--- Set task ---
Copy out each of the lines below with no changes.

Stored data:
= = = = =
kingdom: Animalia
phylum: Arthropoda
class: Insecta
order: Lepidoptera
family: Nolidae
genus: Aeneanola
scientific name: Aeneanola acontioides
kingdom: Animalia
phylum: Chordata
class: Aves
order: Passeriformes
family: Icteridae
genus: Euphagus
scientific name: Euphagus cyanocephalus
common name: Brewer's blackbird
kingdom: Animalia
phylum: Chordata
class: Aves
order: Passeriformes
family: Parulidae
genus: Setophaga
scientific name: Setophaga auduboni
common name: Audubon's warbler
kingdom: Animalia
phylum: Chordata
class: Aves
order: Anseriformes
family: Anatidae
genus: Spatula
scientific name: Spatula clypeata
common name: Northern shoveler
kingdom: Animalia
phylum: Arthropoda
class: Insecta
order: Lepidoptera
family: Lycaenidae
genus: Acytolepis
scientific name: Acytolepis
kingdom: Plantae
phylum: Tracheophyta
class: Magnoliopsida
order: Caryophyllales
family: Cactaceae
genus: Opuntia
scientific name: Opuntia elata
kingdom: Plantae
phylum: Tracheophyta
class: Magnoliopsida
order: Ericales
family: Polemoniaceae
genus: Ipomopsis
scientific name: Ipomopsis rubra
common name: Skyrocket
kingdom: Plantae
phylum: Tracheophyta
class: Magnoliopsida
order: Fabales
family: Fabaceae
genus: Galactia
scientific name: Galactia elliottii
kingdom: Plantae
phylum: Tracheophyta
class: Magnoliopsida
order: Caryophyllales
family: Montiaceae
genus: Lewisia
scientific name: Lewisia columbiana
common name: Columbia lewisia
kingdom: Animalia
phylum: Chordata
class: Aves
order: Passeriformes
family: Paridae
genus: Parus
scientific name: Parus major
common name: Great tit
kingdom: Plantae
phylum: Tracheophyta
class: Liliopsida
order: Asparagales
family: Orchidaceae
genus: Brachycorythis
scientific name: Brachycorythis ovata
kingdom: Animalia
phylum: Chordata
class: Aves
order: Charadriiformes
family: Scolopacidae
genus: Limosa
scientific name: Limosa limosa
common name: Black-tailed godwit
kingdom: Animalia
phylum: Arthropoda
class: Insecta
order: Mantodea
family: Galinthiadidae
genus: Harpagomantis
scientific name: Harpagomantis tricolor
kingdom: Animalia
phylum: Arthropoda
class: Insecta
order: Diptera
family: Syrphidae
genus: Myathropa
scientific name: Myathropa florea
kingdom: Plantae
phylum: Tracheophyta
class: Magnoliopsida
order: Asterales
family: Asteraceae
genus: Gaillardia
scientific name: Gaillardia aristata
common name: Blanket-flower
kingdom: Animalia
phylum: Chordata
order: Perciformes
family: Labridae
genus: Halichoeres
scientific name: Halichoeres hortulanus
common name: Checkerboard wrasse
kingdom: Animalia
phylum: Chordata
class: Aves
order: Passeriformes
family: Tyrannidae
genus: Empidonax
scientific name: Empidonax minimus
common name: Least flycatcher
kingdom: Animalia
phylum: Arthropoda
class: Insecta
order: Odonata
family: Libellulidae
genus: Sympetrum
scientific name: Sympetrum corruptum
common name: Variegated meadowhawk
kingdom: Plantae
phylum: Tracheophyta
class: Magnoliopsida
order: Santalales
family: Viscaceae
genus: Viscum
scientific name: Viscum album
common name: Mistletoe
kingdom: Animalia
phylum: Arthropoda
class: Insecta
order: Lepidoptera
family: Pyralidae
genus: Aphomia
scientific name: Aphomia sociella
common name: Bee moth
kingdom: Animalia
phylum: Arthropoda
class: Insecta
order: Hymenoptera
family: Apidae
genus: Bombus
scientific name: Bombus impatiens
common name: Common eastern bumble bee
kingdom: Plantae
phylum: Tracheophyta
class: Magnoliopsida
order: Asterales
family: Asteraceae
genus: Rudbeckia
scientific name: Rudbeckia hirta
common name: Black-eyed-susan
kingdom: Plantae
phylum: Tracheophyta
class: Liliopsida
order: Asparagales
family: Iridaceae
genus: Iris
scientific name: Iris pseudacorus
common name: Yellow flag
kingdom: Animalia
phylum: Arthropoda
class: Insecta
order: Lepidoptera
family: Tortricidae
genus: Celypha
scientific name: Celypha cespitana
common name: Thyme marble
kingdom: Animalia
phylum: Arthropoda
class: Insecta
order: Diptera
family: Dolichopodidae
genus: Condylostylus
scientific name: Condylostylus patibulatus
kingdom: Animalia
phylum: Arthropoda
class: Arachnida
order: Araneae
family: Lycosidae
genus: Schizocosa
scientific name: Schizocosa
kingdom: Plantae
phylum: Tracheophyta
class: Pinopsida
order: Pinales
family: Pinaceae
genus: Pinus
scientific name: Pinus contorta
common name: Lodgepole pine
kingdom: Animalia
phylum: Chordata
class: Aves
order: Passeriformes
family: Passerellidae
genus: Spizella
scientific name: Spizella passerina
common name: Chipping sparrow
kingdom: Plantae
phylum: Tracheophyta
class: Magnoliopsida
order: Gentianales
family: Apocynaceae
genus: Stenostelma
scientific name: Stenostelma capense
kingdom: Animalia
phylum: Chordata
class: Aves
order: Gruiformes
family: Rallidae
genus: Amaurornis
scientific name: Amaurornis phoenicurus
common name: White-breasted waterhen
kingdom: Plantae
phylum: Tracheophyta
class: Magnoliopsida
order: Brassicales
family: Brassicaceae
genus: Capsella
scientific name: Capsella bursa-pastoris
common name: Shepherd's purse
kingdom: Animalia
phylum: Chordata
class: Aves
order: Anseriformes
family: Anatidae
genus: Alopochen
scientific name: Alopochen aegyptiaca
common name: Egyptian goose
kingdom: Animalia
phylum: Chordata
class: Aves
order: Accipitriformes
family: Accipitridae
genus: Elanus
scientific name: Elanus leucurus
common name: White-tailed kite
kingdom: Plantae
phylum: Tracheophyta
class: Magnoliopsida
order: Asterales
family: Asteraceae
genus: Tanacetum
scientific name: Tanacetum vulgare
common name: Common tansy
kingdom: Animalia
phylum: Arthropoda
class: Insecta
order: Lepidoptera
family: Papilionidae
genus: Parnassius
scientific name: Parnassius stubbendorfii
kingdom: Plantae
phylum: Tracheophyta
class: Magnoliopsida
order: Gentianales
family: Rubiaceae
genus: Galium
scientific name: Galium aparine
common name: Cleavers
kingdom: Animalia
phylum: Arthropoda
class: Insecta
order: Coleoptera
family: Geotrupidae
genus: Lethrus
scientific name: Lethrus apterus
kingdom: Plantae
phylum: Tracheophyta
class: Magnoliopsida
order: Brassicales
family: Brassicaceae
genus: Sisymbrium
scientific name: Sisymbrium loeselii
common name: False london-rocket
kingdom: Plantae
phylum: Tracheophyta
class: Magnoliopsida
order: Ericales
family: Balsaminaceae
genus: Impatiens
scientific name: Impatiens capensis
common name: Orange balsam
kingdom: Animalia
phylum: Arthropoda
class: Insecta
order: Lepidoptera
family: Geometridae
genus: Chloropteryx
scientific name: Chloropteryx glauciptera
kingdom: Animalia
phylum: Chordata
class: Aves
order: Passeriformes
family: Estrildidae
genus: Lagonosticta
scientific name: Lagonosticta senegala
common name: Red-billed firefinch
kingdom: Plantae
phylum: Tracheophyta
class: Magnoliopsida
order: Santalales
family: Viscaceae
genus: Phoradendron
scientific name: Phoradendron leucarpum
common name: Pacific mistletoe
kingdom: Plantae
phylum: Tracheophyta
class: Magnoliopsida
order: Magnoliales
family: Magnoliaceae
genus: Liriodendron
= = = = =
--- Response to the task ---
kingdom: Animalia
phylum: Arthropoda
class: Insecta
order: Lepidoptera
family: Nolidae
genus: Aeneanola
scientific name: Aeneanola acontioides
kingdom: Animalia
phylum: Chordata
class: Aves
order: Passeriformes
family: Icteridae
genus: Euphagus
scientific name: Euphagus cyanocephalus
common name: Brewer's blackbird
kingdom: Animalia
phylum: Chordata
class: Aves
order: Passeriformes
family: Parulidae
genus: Setophaga
scientific name: Setophaga auduboni
common name: Audubon's warbler
kingdom: Animalia
phylum: Chordata
class: Aves
order: Anseriformes
family: Anatidae
genus: Spatula
scientific name: Spatula clypeata
common name: Northern shoveler
kingdom: Animalia
phylum: Arthropoda
class: Insecta
order: Lepidoptera
family: Lycaenidae
genus: Acytolepis
scientific name: Acytolepis
kingdom: Plantae
phylum: Tracheophyta
class: Magnoliopsida
order: Caryophyllales
family: Cactaceae
genus: Opuntia
scientific name: Opuntia elata
kingdom: Plantae
phylum: Tracheophyta
class: Magnoliopsida
order: Ericales
family: Polemoniaceae
genus: Ipomopsis
scientific name: Ipomopsis rubra
common name: Skyrocket
kingdom: Plantae
phylum: Tracheophyta
class: Magnoliopsida
order: Fabales
family: Fabaceae
genus: Galactia
scientific name: Galactia elliottii
kingdom: Plantae
phylum: Tracheophyta
class: Magnoliopsida
order: Caryophyllales
family: Montiaceae
genus: Lewisia
scientific name: Lewisia columbiana
common name: Columbia lewisia
kingdom: Animalia
phylum: Chordata
class: Aves
order: Passeriformes
family: Paridae
genus: Parus
scientific name: Parus major
common name: Great tit
kingdom: Plantae
phylum: Tracheophyta
class: Liliopsida
order: Asparagales
family: Orchidaceae
genus: Brachycorythis
scientific name: Brachycorythis ovata
kingdom: Animalia
phylum: Chordata
class: Aves
order: Charadriiformes
family: Scolopacidae
genus: Limosa
scientific name: Limosa limosa
common name: Black-tailed godwit
kingdom: Animalia
phylum: Arthropoda
class: Insecta
order: Mantodea
family: Galinthiadidae
genus: Harpagomantis
scientific name: Harpagomantis tricolor
kingdom: Animalia
phylum: Arthropoda
class: Insecta
order: Diptera
family: Syrphidae
genus: Myathropa
scientific name: Myathropa florea
kingdom: Plantae
phylum: Tracheophyta
class: Magnoliopsida
order: Asterales
family: Asteraceae
genus: Gaillardia
scientific name: Gaillardia aristata
common name: Blanket-flower
kingdom: Animalia
phylum: Chordata
order: Perciformes
family: Labridae
genus: Halichoeres
scientific name: Halichoeres hortulanus
common name: Checkerboard wrasse
kingdom: Animalia
phylum: Chordata
class: Aves
order: Passeriformes
family: Tyrannidae
genus: Empidonax
scientific name: Empidonax minimus
common name: Least flycatcher
kingdom: Animalia
phylum: Arthropoda
class: Insecta
order: Odonata
family: Libellulidae
genus: Sympetrum
scientific name: Sympetrum corruptum
common name: Variegated meadowhawk
kingdom: Plantae
phylum: Tracheophyta
class: Magnoliopsida
order: Santalales
family: Viscaceae
genus: Viscum
scientific name: Viscum album
common name: Mistletoe
kingdom: Animalia
phylum: Arthropoda
class: Insecta
order: Lepidoptera
family: Pyralidae
genus: Aphomia
scientific name: Aphomia sociella
common name: Bee moth
kingdom: Animalia
phylum: Arthropoda
class: Insecta
order: Hymenoptera
family: Apidae
genus: Bombus
scientific name: Bombus impatiens
common name: Common eastern bumble bee
kingdom: Plantae
phylum: Tracheophyta
class: Magnoliopsida
order: Asterales
family: Asteraceae
genus: Rudbeckia
scientific name: Rudbeckia hirta
common name: Black-eyed-susan
kingdom: Plantae
phylum: Tracheophyta
class: Liliopsida
order: Asparagales
family: Iridaceae
genus: Iris
scientific name: Iris pseudacorus
common name: Yellow flag
kingdom: Animalia
phylum: Arthropoda
class: Insecta
order: Lepidoptera
family: Tortricidae
genus: Celypha
scientific name: Celypha cespitana
common name: Thyme marble
kingdom: Animalia
phylum: Arthropoda
class: Insecta
order: Diptera
family: Dolichopodidae
genus: Condylostylus
scientific name: Condylostylus patibulatus
kingdom: Animalia
phylum: Arthropoda
class: Arachnida
order: Araneae
family: Lycosidae
genus: Schizocosa
scientific name: Schizocosa
kingdom: Plantae
phylum: Tracheophyta
class: Pinopsida
order: Pinales
family: Pinaceae
genus: Pinus
scientific name: Pinus contorta
common name: Lodgepole pine
kingdom: Animalia
phylum: Chordata
class: Aves
order: Passeriformes
family: Passerellidae
genus: Spizella
scientific name: Spizella passerina
common name: Chipping sparrow
kingdom: Plantae
phylum: Tracheophyta
class: Magnoliopsida
order: Gentianales
family: Apocynaceae
genus: Stenostelma
scientific name: Stenostelma capense
kingdom: Animalia
phylum: Chordata
class: Aves
order: Gruiformes
family: Rallidae
genus: Amaurornis
scientific name: Amaurornis phoenicurus
common name: White-breasted waterhen
kingdom: Plantae
phylum: Tracheophyta
class: Magnoliopsida
order: Brassicales
family: Brassicaceae
genus: Capsella
scientific name: Capsella bursa-pastoris
common name: Shepherd's purse
kingdom: Animalia
phylum: Chordata
class: Aves
order: Anseriformes
family: Anatidae
genus: Alopochen
scientific name: Alopochen aegyptiaca
common name: Egyptian goose
kingdom: Animalia
phylum: Chordata
class: Aves
order: Accipitriformes
family: Accipitridae
genus: Elanus
scientific name: Elanus leucurus
common name: White-tailed kite
kingdom: Plantae
phylum: Tracheophyta
class: Magnoliopsida
order: Asterales
family: Asteraceae
genus: Tanacetum
scientific name: Tanacetum vulgare
common name: Common tansy
kingdom: Animalia
phylum: Arthropoda
class: Insecta
order: Lepidoptera
family: Papilionidae
genus: Parnassius
scientific name: Parnassius stubbendorfii
kingdom: Plantae
phylum: Tracheophyta
class: Magnoliopsida
order: Gentianales
family: Rubiaceae
genus: Galium
scientific name: Galium aparine
common name: Cleavers
kingdom: Animalia
phylum: Arthropoda
class: Insecta
order: Coleoptera
family: Geotrupidae
genus: Lethrus
scientific name: Lethrus apterus
kingdom: Plantae
phylum: Tracheophyta
class: Magnoliopsida
order: Brassicales
family: Brassicaceae
genus: Sisymbrium
scientific name: Sisymbrium loeselii
common name: False london-rocket
kingdom: Plantae
phylum: Tracheophyta
class: Magnoliopsida
order: Ericales
family: Balsaminaceae
genus: Impatiens
scientific name: Impatiens capensis
common name: Orange balsam
kingdom: Animalia
phylum: Arthropoda
class: Insecta
order: Lepidoptera
family: Geometridae
genus: Chloropteryx
scientific name: Chloropteryx glauciptera
kingdom: Animalia
phylum: Chordata
class: Aves
order: Passeriformes
family: Estrildidae
genus: Lagonosticta
scientific name: Lagonosticta senegala
common name: Red-billed firefinch
kingdom: Plantae
phylum: Tracheophyta
class: Magnoliopsida
order: Santalales
family: Viscaceae
genus: Phoradendron
scientific name: Phoradendron leucarpum
common name: Pacific mistletoe
kingdom: Plantae
phylum: Tracheophyta
class: Magnoliopsida
order: Magnoliales
family: Magnoliaceae
genus: Liriodendron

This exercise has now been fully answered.